Dance

Ryan McNamara’s Internet Ballet: An Essay

Written By Sean Erwin
June 26, 2017 at 7:31 PM

Long before Internet porn disrupted his business model, Hugh Hefner held court in the Miami Grand Theater, the centerpiece of his Playboy Plaza, nestled in the Castle Beach Resort on Miami Beach.

On December 3 and 4, the same theater served as the kitsch stage for Ryan McNamara’s latest performance piece, MEƎM 4 Miami: A Story Ballet About the Internet. In MEƎM McNamara translates the Web’s pixilated multi-verse into a ballet for the Internet.

In line for the second performance, I made a new friend in Edie Nehls, advancement director for the Museum of Contemporary Art in San Diego, who was in town to help museum trustees navigate the Basel galleries and admitted she was entirely “without expectations” of McNamara’s piece.

Still chatting, we were led into the purple auditorium where ushers diverted us towards two large squares of chairs — one right before the stage, the other toward the back of the room. The arrangement left open a large central space beneath the hall’s enormous chandelier.

Moments after taking our seats, the hall went dark and the ballet opened to three dancers in black halter-tops and deep blue tights circling the stage in a repetitive shuffe-shuffle-skip step set to a jazzy club music mix. Projected on the wall above their heads a moon of orange light seemed to rest on a mysterious shelf.

At roughly the five minute mark, a right leg jutted up from the shelf.  Previously hidden by the angle of sight, a young woman’s animated torso and arms gradually shifted into view moving like a caffeinated robot as the trio circled below.

A whistle sounded. Movements sprang up throughout the theater. To the left a vaguely hermaphroditic Dr, Frank-N-Furter writhed before an illuminated mirror. A phalanx of stagehands began wheeling away still seated audience members using hand carts. Some formed a line of surprisingly passive, Art Basel hipsters on the main stage, many of whom began recording the dancers in front of them on smart phones, apparently oblivious to having become part of the show.

Then came my turn for vertigo as my chair lifted up and back and was then wheeled away to make a new row in front of two Richard Simmons throwbacks gyrating spontaneously beneath the chandelier.

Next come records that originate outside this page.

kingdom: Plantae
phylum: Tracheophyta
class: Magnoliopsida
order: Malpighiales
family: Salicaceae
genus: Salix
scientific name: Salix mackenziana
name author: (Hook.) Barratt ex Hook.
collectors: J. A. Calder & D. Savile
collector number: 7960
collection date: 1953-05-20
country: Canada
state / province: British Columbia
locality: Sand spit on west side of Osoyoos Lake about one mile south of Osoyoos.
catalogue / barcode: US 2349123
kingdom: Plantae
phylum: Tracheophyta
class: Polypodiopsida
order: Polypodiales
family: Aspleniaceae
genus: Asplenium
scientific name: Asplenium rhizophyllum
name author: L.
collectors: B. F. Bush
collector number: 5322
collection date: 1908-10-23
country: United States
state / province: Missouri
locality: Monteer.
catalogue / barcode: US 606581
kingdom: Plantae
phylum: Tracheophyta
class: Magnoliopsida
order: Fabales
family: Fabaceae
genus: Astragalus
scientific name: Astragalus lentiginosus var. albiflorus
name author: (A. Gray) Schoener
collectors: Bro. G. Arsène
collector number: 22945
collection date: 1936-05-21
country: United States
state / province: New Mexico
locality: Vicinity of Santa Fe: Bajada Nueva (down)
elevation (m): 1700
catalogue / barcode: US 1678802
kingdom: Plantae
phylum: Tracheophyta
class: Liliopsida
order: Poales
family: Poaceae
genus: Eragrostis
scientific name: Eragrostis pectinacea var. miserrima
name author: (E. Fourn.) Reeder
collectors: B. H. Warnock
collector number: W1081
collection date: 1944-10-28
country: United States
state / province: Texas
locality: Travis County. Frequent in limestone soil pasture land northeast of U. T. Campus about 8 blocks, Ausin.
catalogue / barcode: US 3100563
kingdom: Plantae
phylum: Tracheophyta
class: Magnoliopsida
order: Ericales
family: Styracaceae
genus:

That was the first of many queasy re-positionings. Some of the choreographies were clearly meant to recall the Web’s irrelevance. Feeling forgotten in a back room, I sat for ages as two women slowly rotated in place, one head glued to the other’s shoulder. 

Most performers seemed oblivious to the shifting pairs of eyes, but one young dancer in torn black shirt and Guy Fawkes beard prowled between walls in a back hall, then intensely held our gazes as he menacingly stalked his temporary audience.

A blonde Borg in head phones, pale-green tights, and waist-long dread locks danced for a mirror that ran the length of her elevated stage. In her own world, we were immediately placed in ours as a stagehand fitted us with headphones that channeled us the music that she — presumably — also heard.  After an hour a final whistle sounded. Wheeled back to the original hall, the dancers now stood still, backlit, fixedly looking down at us from the balconies while a voice called out names: Ryan, James, Sarah, Nancy, John…

The lighting, the surveillance of the dancers and the roll call reminded me of an internment camp. I realized I was listening for my own name, and wondering, if it was called, what would that mean in this virtualized space?  McNamara’s choreography of chairs had left me feeling atomized, cut off from even my elegant friend, Edie, who would later confess the night left her feeling, “moved between Websites,” her “focus and attention only being asked for a few moments.”

And perhaps the ballet had summoned back the spirit of Hefner himself. But I was left reflecting on the fate of his work and how in network dominated societies of control we all become, as Deleuze terms it, dividuals — embodied beings progressively flattened into lines of code.